I decided to go out the front gate and take a picture from out on the road as the rain started up again. The rainbow was soon just a memory... and a few photos. Events like this often last more no than 5 or 10 minutes. It's good that the time for our walks is at sunrise.

22 July 2017

Flan pâtissier au lait de coco

Yesterday I made what is called a flan pâtissier (a kind of custard tart or cream pie) using coconut milk instead of cream. It's a recipe you can find here, on La Cuisine de Jackie, in French. I've adapted the recipe for American cooks, substituting vanilla extract for the vanilla bean in Jackie's recipe and converting the measurements to U.S. cups.

Flan pâtissier au lait de coco

1 pie crust
1 liter of coconut milk
150 g sugar (⅔ cup)
100 g cornstarch (1 scant cup)
3 eggs
½ tsp. vanilla extract
1 Tbsp. dried grated coconut
1 Tbsp. rum (optional)

Mix the cornstarch into ¾ cup of cold coconut milk, stirring well.

Bring the rest of the coconut milk to a simmer. Stir in the vanilla extract.

Separately, beat the eggs with the sugar. Add in the cold coconut and cornstarch mixture. Then gradually pour in the hot coconut milk, stirring constantly. Add the grated coconut and the rum (optional).

Pour the mixture into a saucepan and set on low heat, stirring constantly with a whisk until well thickened.

Line a pie pan with the crust. Pour in the coconut milk mixture. Bake for 30 to 45 minutes at 325ºF (160ºC). Keep an eye on the flan for the last 15 minutes of cooking to make sure it doesn't get too browned. Serve cold.

The coconut custard tart is delicious, even if I do say so myself. Thanks to Jackie for the idea and recipe. (The term "custard tart" always makes me think of Lionel Hardcastle on the British comedy series As Time Goes By.)

A U.S. cup, by the way, is 8 fluid ounces (240 ml, or less than half a pint in British terms). You can use less sugar than my recipe specifies, but don't use less cornstarch. You can also try using two whole eggs and one yolk rather than the three whole eggs I put in. Oh, and I bought a crust — pâte sablée — at the supermarket. You could easily make the flan with a different crust or no crust at all.

21 July 2017

Fleurs bleues

The Renaudière vineyard is just full of these blue flowers right now. The hot dry weather we had for a couple of months must have been ideal conditions for them. The flowers are one of several that are commonly known as cornflowers.

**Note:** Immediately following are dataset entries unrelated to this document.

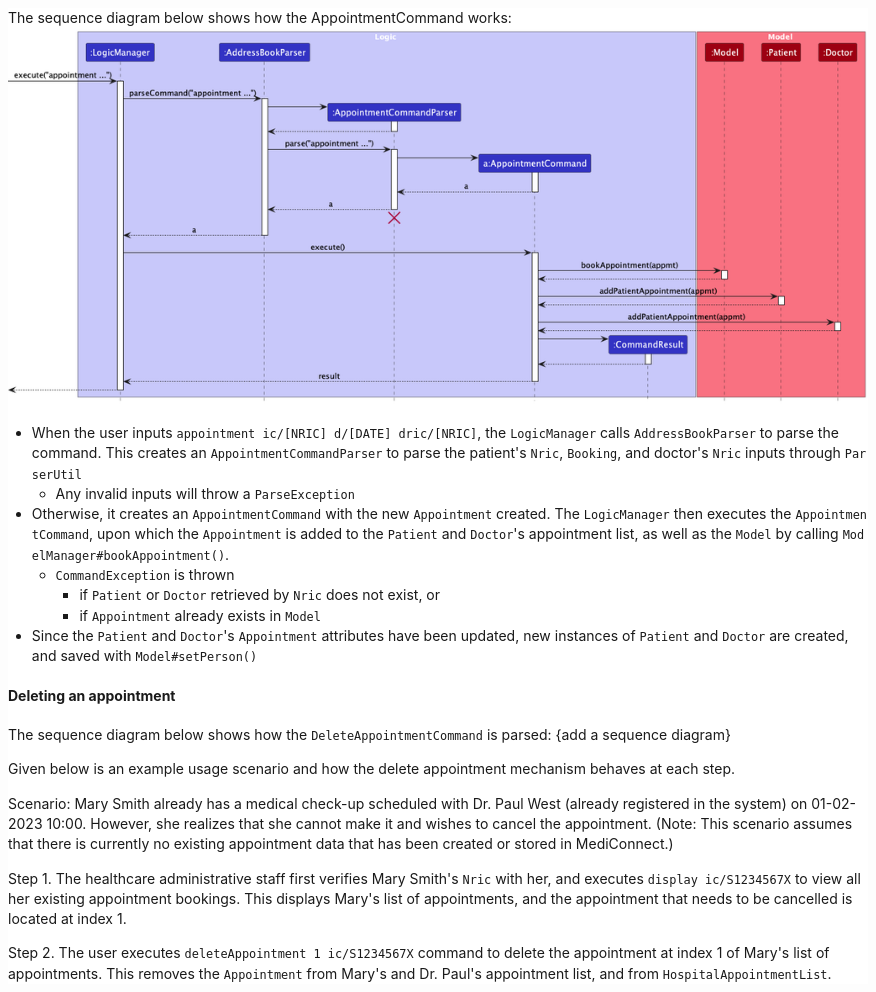 The sequence diagram below shows how the AppointmentCommand works:
![AppointmentSequenceDiagram](images/AppointmentSequenceDiagram.png)

* When the user inputs `appointment ic/[NRIC] d/[DATE] dric/[NRIC]`, the `LogicManager` calls `AddressBookParser` to parse the command. This creates an `AppointmentCommandParser` to parse the patient's `Nric`, `Booking`, and doctor's `Nric` inputs through `ParserUtil`
  * Any invalid inputs will throw a `ParseException`
* Otherwise, it creates an `AppointmentCommand` with the new `Appointment` created. The `LogicManager` then executes the `AppointmentCommand`, upon which the `Appointment` is added to the `Patient` and `Doctor`'s appointment list, as well as the `Model` by calling `ModelManager#bookAppointment()`.
  * `CommandException` is thrown
    * if `Patient` or `Doctor` retrieved by `Nric` does not exist, or
    * if `Appointment` already exists in `Model`
* Since the `Patient` and `Doctor`'s `Appointment` attributes have been updated, new instances of `Patient` and `Doctor` are created, and saved with `Model#setPerson()`


#### Deleting an appointment

The sequence diagram below shows how the `DeleteAppointmentCommand` is parsed:
{add a sequence diagram}

Given below is an example usage scenario and how the delete appointment mechanism behaves at each step.

Scenario: Mary Smith already has a medical check-up scheduled with Dr. Paul West (already registered in the system) on 01-02-2023 10:00. However, she realizes that she cannot make it and wishes to cancel the appointment. (Note: This scenario assumes that there is currently no existing appointment data that has been created or stored in MediConnect.)

Step 1. The healthcare administrative staff first verifies Mary Smith's `Nric` with her, and executes `display ic/S1234567X` to view all her existing appointment bookings. This displays Mary's list of appointments, and the appointment that needs to be cancelled is located at index 1.

Step 2. The user executes `deleteAppointment 1 ic/S1234567X` command to delete the appointment at index 1 of Mary's list of appointments. This removes the `Appointment` from Mary's and Dr. Paul's appointment list, and from `HospitalAppointmentList`.
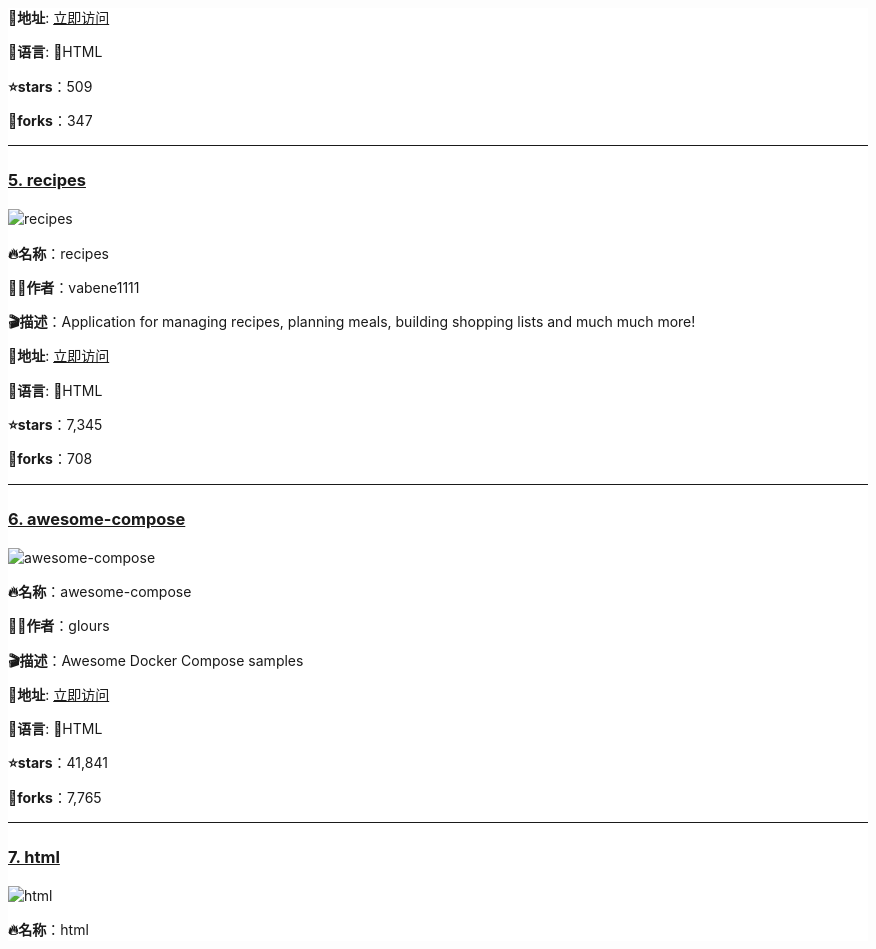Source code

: **🔗地址**: [立即访问](https://github.com//google/adk-docs) 

**👀语言**: 🔺HTML 

**⭐stars**：509 

**📍forks**：347 

--- 

### [5. recipes](https://github.com//TandoorRecipes/recipes) 

![recipes](https://s0.wp.com/mshots/v1/https://github.com//TandoorRecipes/recipes?w=600&h=450) 

**🔥名称**：recipes 

**🧑‍💻作者**：vabene1111 

**🎬描述**：Application for managing recipes, planning meals, building shopping lists and much much more! 

**🔗地址**: [立即访问](https://github.com//TandoorRecipes/recipes) 

**👀语言**: 🔺HTML 

**⭐stars**：7,345 

**📍forks**：708 

--- 

### [6. awesome-compose](https://github.com//docker/awesome-compose) 

![awesome-compose](https://s0.wp.com/mshots/v1/https://github.com//docker/awesome-compose?w=600&h=450) 

**🔥名称**：awesome-compose 

**🧑‍💻作者**：glours 

**🎬描述**：Awesome Docker Compose samples 

**🔗地址**: [立即访问](https://github.com//docker/awesome-compose) 

**👀语言**: 🔺HTML 

**⭐stars**：41,841 

**📍forks**：7,765 

--- 

### [7. html](https://github.com//whatwg/html) 

![html](https://s0.wp.com/mshots/v1/https://github.com//whatwg/html?w=600&h=450) 

**🔥名称**：html 
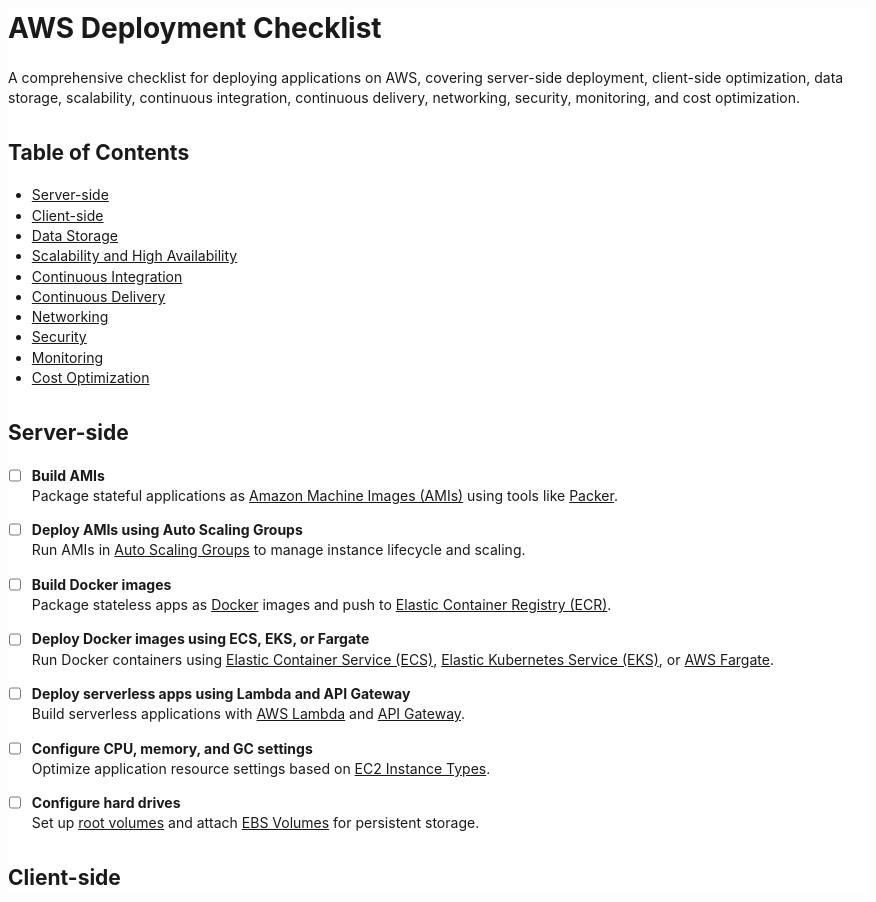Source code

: # AWS Deployment Checklist

A comprehensive checklist for deploying applications on AWS, covering server-side deployment, client-side optimization, data storage, scalability, continuous integration, continuous delivery, networking, security, monitoring, and cost optimization.

## Table of Contents
- [Server-side](#server-side)
- [Client-side](#client-side)
- [Data Storage](#data-storage)
- [Scalability and High Availability](#scalability-and-high-availability)
- [Continuous Integration](#continuous-integration)
- [Continuous Delivery](#continuous-delivery)
- [Networking](#networking)
- [Security](#security)
- [Monitoring](#monitoring)
- [Cost Optimization](#cost-optimization)

## Server-side

- [ ] **Build AMIs**  
  Package stateful applications as [Amazon Machine Images (AMIs)](https://docs.aws.amazon.com/AWSEC2/latest/UserGuide/AMIs.html) using tools like [Packer](https://www.packer.io/).

- [ ] **Deploy AMIs using Auto Scaling Groups**  
  Run AMIs in [Auto Scaling Groups](https://docs.aws.amazon.com/autoscaling/ec2/userguide/AutoScalingGroup.html) to manage instance lifecycle and scaling.

- [ ] **Build Docker images**  
  Package stateless apps as [Docker](https://docker.com/) images and push to [Elastic Container Registry (ECR)](https://aws.amazon.com/ecr/).

- [ ] **Deploy Docker images using ECS, EKS, or Fargate**  
  Run Docker containers using [Elastic Container Service (ECS)](https://aws.amazon.com/ecs/), [Elastic Kubernetes Service (EKS)](https://aws.amazon.com/eks/), or [AWS Fargate](https://aws.amazon.com/fargate/).

- [ ] **Deploy serverless apps using Lambda and API Gateway**  
  Build serverless applications with [AWS Lambda](https://aws.amazon.com/lambda/) and [API Gateway](https://aws.amazon.com/api-gateway/).

- [ ] **Configure CPU, memory, and GC settings**  
  Optimize application resource settings based on [EC2 Instance Types](https://aws.amazon.com/ec2/instance-types/).

- [ ] **Configure hard drives**  
  Set up [root volumes](https://docs.aws.amazon.com/AWSEC2/latest/UserGuide/RootDeviceStorage.html) and attach [EBS Volumes](https://docs.aws.amazon.com/AWSEC2/latest/UserGuide/EBSVolumes.html) for persistent storage.

## Client-side
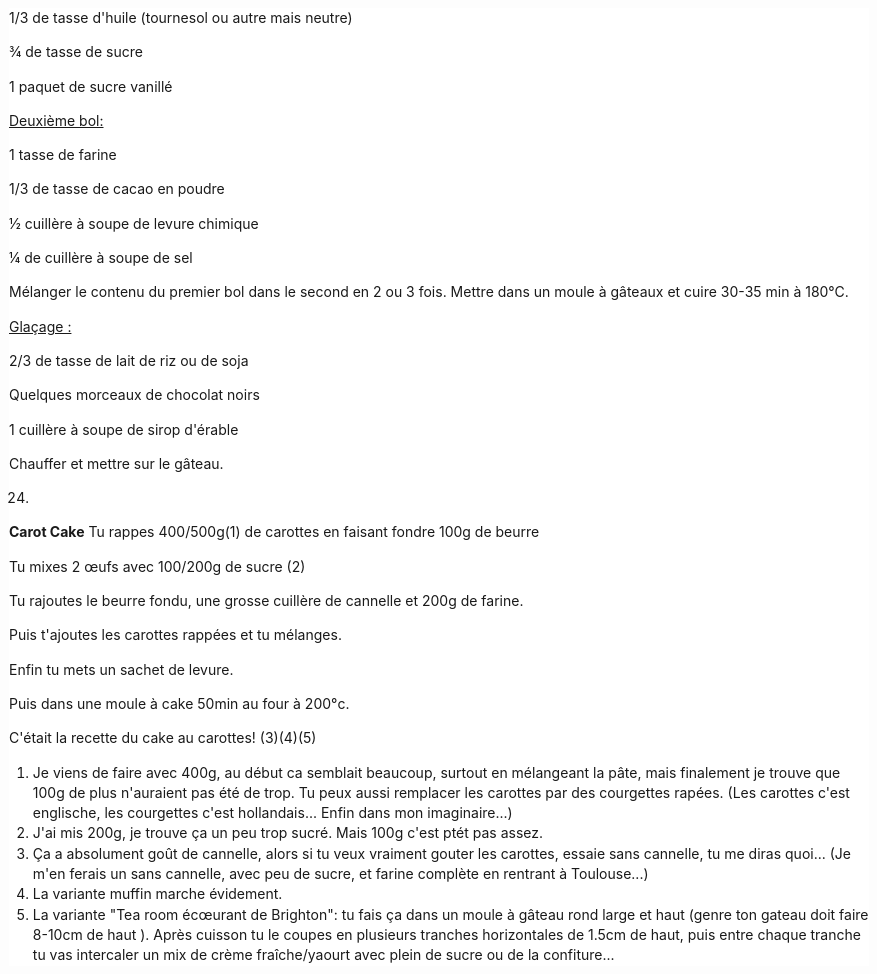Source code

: 1/3 de tasse d'huile (tournesol ou autre mais neutre)

¾ de tasse de sucre

1 paquet de sucre vanillé

<span style="text-decoration:underline;">Deuxième bol: </span>

1 tasse de farine

1/3 de tasse de cacao en poudre

½ cuillère à soupe de levure chimique

¼ de cuillère à soupe de sel

Mélanger le contenu du premier bol dans le second en 2 ou 3 fois. Mettre dans un moule à gâteaux et cuire 30-35 min à 180°C.

<span style="text-decoration:underline;">Glaçage :</span>

2/3 de tasse de lait de riz ou de soja

Quelques morceaux de chocolat noirs

1 cuillère à soupe de sirop d'érable

Chauffer et mettre sur le gâteau.



24.
**Carot Cake**
Tu rappes 400/500g(1) de carottes en faisant fondre 100g de beurre

Tu mixes 2 œufs avec 100/200g de sucre (2)

Tu rajoutes le beurre fondu, une grosse cuillère de cannelle et 200g de farine.

Puis t'ajoutes les carottes rappées et tu mélanges.

Enfin tu mets un sachet de levure.

Puis dans une moule à cake 50min au four à 200°c.

C'était la recette du cake au carottes! (3)(4)(5)



1. Je viens de faire avec 400g, au début ca semblait beaucoup, surtout en mélangeant la pâte, mais finalement je trouve que 100g de plus n'auraient pas été de trop. Tu peux aussi remplacer les carottes par des courgettes rapées. (Les carottes c'est englische, les courgettes c'est hollandais... Enfin dans mon imaginaire...)
2. J'ai mis 200g, je trouve ça un peu trop sucré. Mais 100g c'est ptét pas assez.
3. Ça a absolument goût de cannelle, alors si tu veux vraiment gouter les carottes, essaie sans cannelle, tu me diras quoi... (Je m'en ferais un sans cannelle, avec peu de sucre, et farine complète en rentrant à Toulouse...)
4. La variante muffin marche évidement.
5. La variante "Tea room écœurant de Brighton": tu fais ça dans un moule à gâteau rond large et haut (genre ton gateau doit faire 8-10cm de haut ). Après cuisson tu le coupes en plusieurs tranches horizontales de 1.5cm de haut, puis entre chaque tranche tu vas intercaler un mix de crème fraîche/yaourt avec plein de sucre ou de la confiture...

The plant that flowers this way is actually wild chicory. It's closely related to the salad greens that we call "curly endive" and "Belgian endive" in the U.S. Bitter salad greens like radicchio and escarole are also closely related to it. Wild chicory is native to Europe, but has been naturalized in North America, China, and Australia.

By the way, I'm throwing in this photo of yesterday morning's sky over the vineyard because of how blue it is too. I mentioned hot weather up above, but we're in a cool snap right now. It feels almost chilly outside this morning, and yesterday I had to put on jeans and a long-sleeved shirt before I went out walking with Natasha.

 Back to the flowers — why are they called "cornflowers"? It's because they grow on the edges of fields of grain, and the British word "corn" just means grain. In America, "corn" is maize, which is also called "Indian corn." In France, the wild chicory plant is called — surprise! — chicorée sauvage. It's also called chicorée amère — bitter chicory — because its leaves have a bitter taste.

In the middle ages, the wild chicory plant was considered to have magical qualities. It was used to blunt or quell the human libido. In other words, it was understood to be an antiaphrodisiac. The French wikipedia article lists 13 varieties and subspecies of wild chicory. One variety gives the chicory that is added to or substituted for coffee.